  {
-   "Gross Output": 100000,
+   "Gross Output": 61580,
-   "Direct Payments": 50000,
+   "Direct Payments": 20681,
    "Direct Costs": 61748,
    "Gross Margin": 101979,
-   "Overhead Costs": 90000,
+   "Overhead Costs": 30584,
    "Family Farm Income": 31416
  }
□ □ □ □ □ □ □
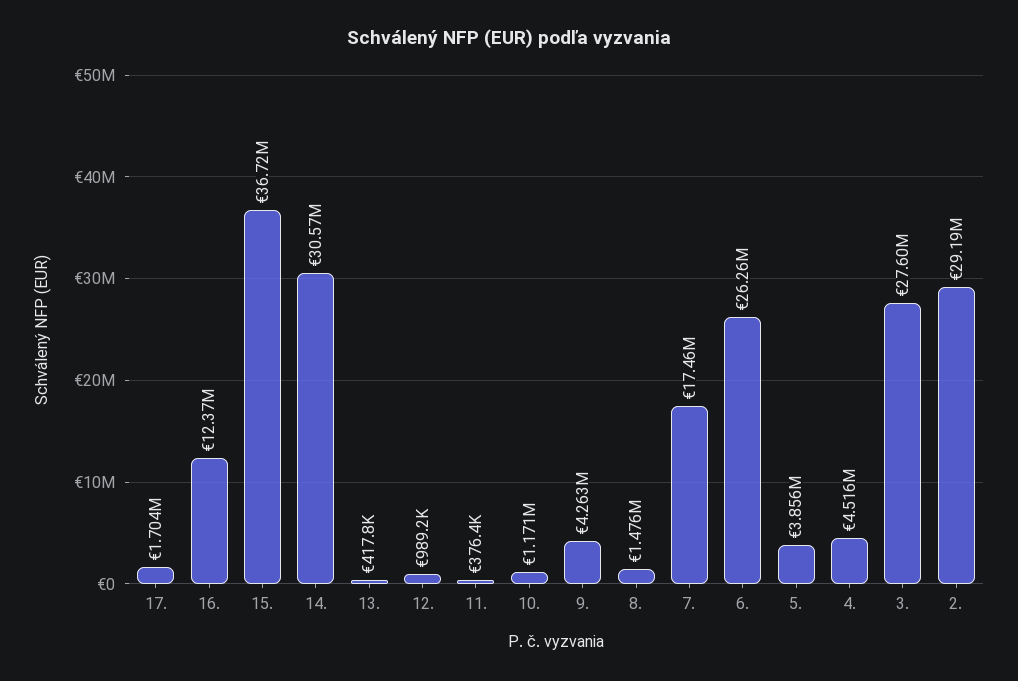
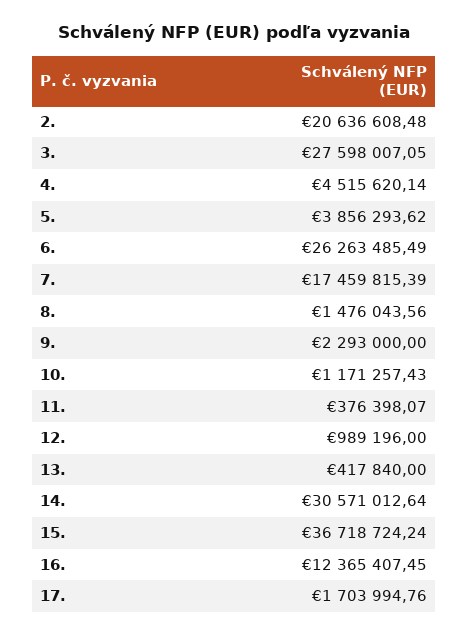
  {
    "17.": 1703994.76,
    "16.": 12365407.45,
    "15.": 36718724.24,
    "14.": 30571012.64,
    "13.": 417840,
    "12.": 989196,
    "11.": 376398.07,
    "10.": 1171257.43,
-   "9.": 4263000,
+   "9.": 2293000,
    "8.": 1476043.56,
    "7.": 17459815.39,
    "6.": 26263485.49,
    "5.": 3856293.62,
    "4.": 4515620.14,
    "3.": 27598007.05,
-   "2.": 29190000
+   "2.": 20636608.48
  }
□ □ □ □ □ □ □
Where does the string "Output" occur in the data above? Copy every line that holds it.

# SOLUTION FOR THIS TASK
-   "Gross Output": 100000,
+   "Gross Output": 61580,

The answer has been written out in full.